Anthropic is taking steps to make it easier to switch to Claude. While the AI chatbot app is popular among developers and vibecoders, it’s also been infamous for keeping its more advanced features behind a paywall (and for rate-limiting free users). But now, Claude is finally catching up to ChatGPT and bringing its memory feature to free users.
The move follows Claude overtaking ChatGPT in the App Store to become the #1 most downloaded free app in the U.S., so the timing makes sense. As for what could have caused the sudden interest in the app, OpenAI recently announced that it will be working with the U.S. Department of Defense (unofficially titled the Department of War), a day after Anthropic CEO Dario Amodei expressed concern about unrestricted AI use by governments.
Alongside the new free memory feature, Claude is also introducing a free import tool to help you bring your AI context along with you when moving from other chatbots. Technically, it’s more of a guided prompt to feed into other bots, but the idea is that it can help new users avoid blank-slate syndrome. Within 24 hours of using the tool, Claude will theoretically know all the personal details you’ve previously shared with the chatbots you’re importing from, including special instructions, your career, and your ongoing projects, making it easier to converse with Claude.
How to enable memory in Claude for free
While Claude’s memory feature is available for free for all users, it’s not enabled by default. Let’s fix that. Open the Claude website or the app, click the Profile icon, and go to Settings. Here, in the Capabilities section, you’ll see a new Memory section up top. Enable the Generate memory from chat history feature. Now, Claude will automatically start remembering key details about your life as you share them. According to Anthropic, Claude “will automatically summarize your conversations and create a synthesis of key insights across your chat history (not including chats in projects). This synthesis is updated every 24 hours and provides context for every new standalone conversation.”

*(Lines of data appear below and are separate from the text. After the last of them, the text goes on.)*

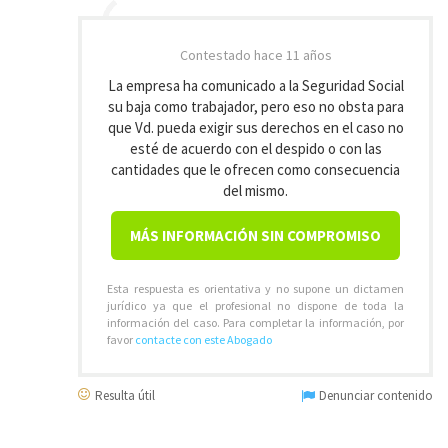
Contestado
hace 11 años
La empresa ha comunicado a la Seguridad Social
su baja como trabajador, pero eso no obsta para
que Vd. pueda exigir sus derechos en el caso no
esté de acuerdo con el despido o con las
cantidades que le ofrecen como consecuencia
del mismo.
MÁS INFORMACIÓN SIN COMPROMISO
Esta respuesta es orientativa y no supone un dictamen
jurídico ya que el profesional no dispone de toda la
información del caso. Para completar la información, por
favor
contacte con este Abogado
Resulta útil
Denunciar contenido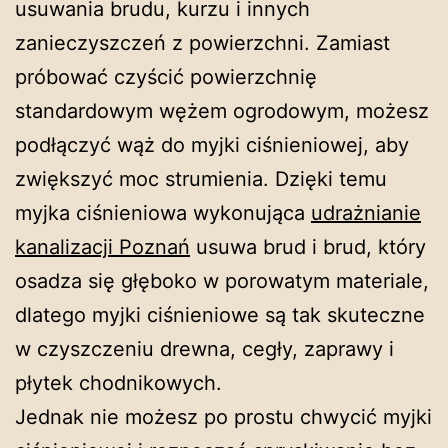
usuwania brudu, kurzu i innych
zanieczyszczeń z powierzchni. Zamiast
próbować czyścić powierzchnię
standardowym wężem ogrodowym, możesz
podłączyć wąż do myjki ciśnieniowej, aby
zwiększyć moc strumienia. Dzięki temu
myjka ciśnieniowa wykonująca
udrażnianie
kanalizacji Poznań
usuwa brud i brud, który
osadza się głęboko w porowatym materiale,
dlatego myjki ciśnieniowe są tak skuteczne
w czyszczeniu drewna, cegły, zaprawy i
płytek chodnikowych.
Jednak nie możesz po prostu chwycić myjki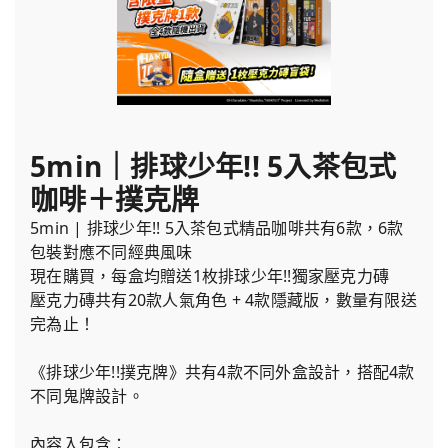
5min｜排球少年!! 5入茶包式
咖啡＋撲克牌
5min | 排球少年!! 5入茶包式精品咖啡共有6款，6款
包裝對應不同經典風味
現在購買，每盒均贈送1枚排球少年!!獨家壓克力磚
壓克力磚共有20款人氣角色 + 4款隱藏版，數量有限送
完為止！
《排球少年!!撲克牌》共有4款不同外盒設計，搭配4款
不同鬼牌設計。
內容入包含：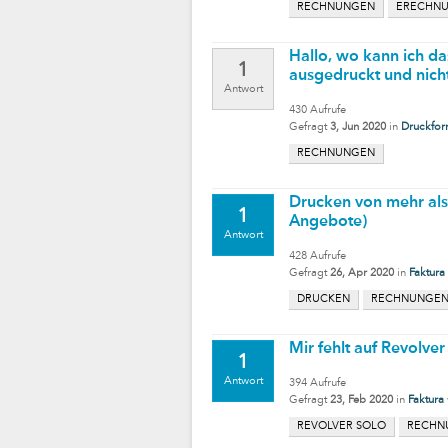
RECHNUNGEN
ERECHN
Hallo, wo kann ich da
1
ausgedruckt und nich
Antwort
430
Aufrufe
Gefragt
3, Jun 2020
in
Druckfor
RECHNUNGEN
Drucken von mehr als
1
Angebote)
Antwort
428
Aufrufe
Gefragt
26, Apr 2020
in
Faktura
DRUCKEN
RECHNUNGE
Mir fehlt auf Revolv
1
Antwort
394
Aufrufe
Gefragt
23, Feb 2020
in
Faktura
REVOLVER SOLO
RECHN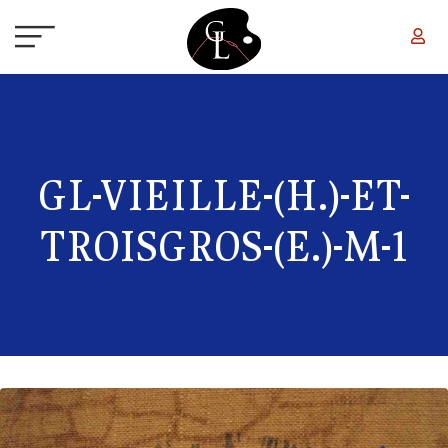
Aller au contenu principal
GL-VIEILLE-(H.)-ET-
TROISGROS-(E.)-M-1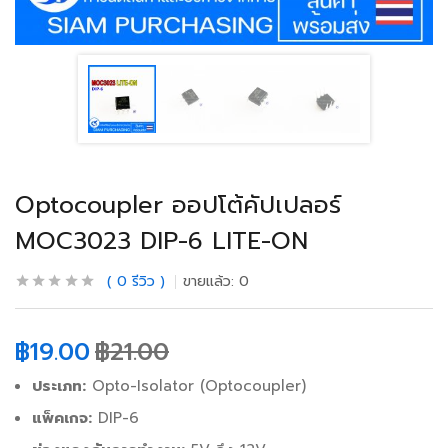
Optocoupler ออปโต้คัปเปลอร์
MOC3023 DIP-6 LITE-ON
0
รีวิว
ขายแล้ว:
0
฿
19.00
฿
21.00
ประเภท:
Opto-Isolator (Optocoupler)
แพ็คเกจ:
DIP-6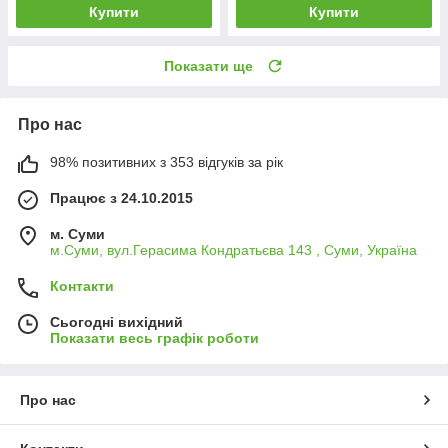
Купити
Купити
Показати ще
Про нас
98% позитивних з 353 відгуків за рік
Працює з 24.10.2015
м. Суми
м.Суми, вул.Герасима Кондратьєва 143 , Суми, Україна
Контакти
Сьогодні вихідний
Показати весь графік роботи
Про нас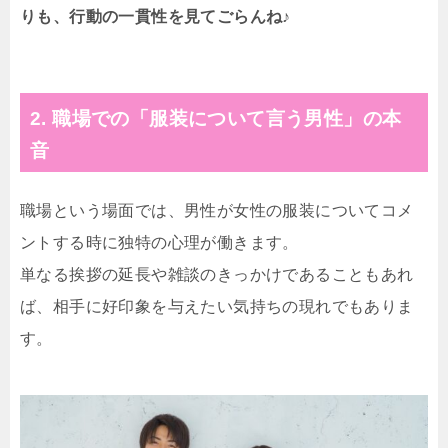
りも、行動の一貫性を見てごらんね♪
2. 職場での「服装について言う男性」の本
音
職場という場面では、男性が女性の服装についてコメ
ントする時に独特の心理が働きます。
単なる挨拶の延長や雑談のきっかけであることもあれ
ば、相手に好印象を与えたい気持ちの現れでもありま
す。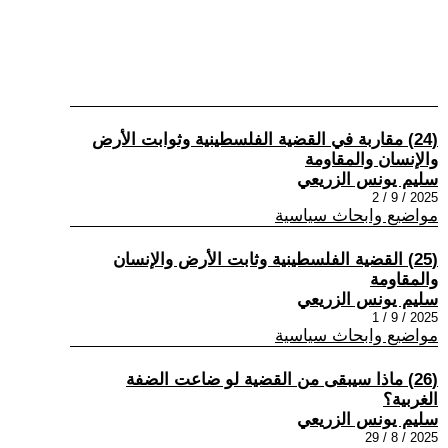
(24) مقاربة في القضية الفلسطينية وثوابت الأرض
والإنسان والمقاومة
سليم يونس الزريعي
2025 / 9 / 2
مواضيع وابحاث سياسية
(25) القضية الفلسطينية وثابت الأرض والإنسان
والمقاومة
سليم يونس الزريعي
2025 / 9 / 1
مواضيع وابحاث سياسية
(26) ماذا سيبقى من القضية لو ضاعت الضفة
الغربية؟
سليم يونس الزريعي
2025 / 8 / 29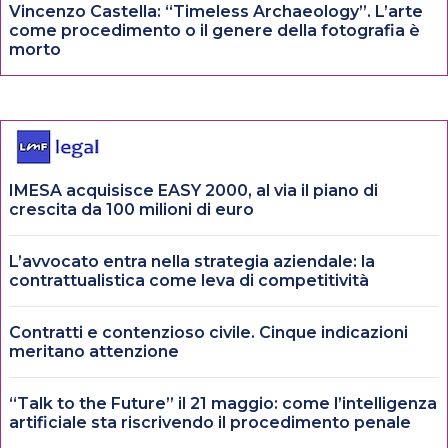
Vincenzo Castella: “Timeless Archaeology”. L’arte
come procedimento o il genere della fotografia è
morto
IMESA acquisisce EASY 2000, al via il piano di
crescita da 100 milioni di euro
L’avvocato entra nella strategia aziendale: la
contrattualistica come leva di competitività
Contratti e contenzioso civile. Cinque indicazioni
meritano attenzione
“Talk to the Future” il 21 maggio: come l’intelligenza
artificiale sta riscrivendo il procedimento penale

Say you’re a dentist and you ask Claude for dental implants research; it will know that you’re learning about implants the next time you ask a related question.
Credit: Khamosh Pathak
Of course, this does mean that Claude will start remembering your personal data, too, or at least your personal context. Claude does offer a couple of ways to get around this. If you try to disable memory (from the same menu where you enabled it), you’ll see two other options. For a less severe workaround, you can use the Pause memory option to stop the chatbot from creating new memories while keeping its current memories intact. Or, you can choose the Reset memory option to permanently delete all memories, including project-specific memories. That way, you can manually dump what Claude knows about you every once in a while.
Credit: Khamosh Pathak
While you’re in the Memory settings, you can also use the new Import feature. Click the Start Import button to bring up the new menu. Up top, you’ll see a prompt that you’ll have to copy. After that, paste it into ChatGPT or Gemini to snag your memories from these bots. You’ll get your results in a Markdown file. Back in Claude, paste the Markdown file into the textbox below the prompt you copied and click Add to memory. Claude will synthesize it, and it will add its data to its memory file.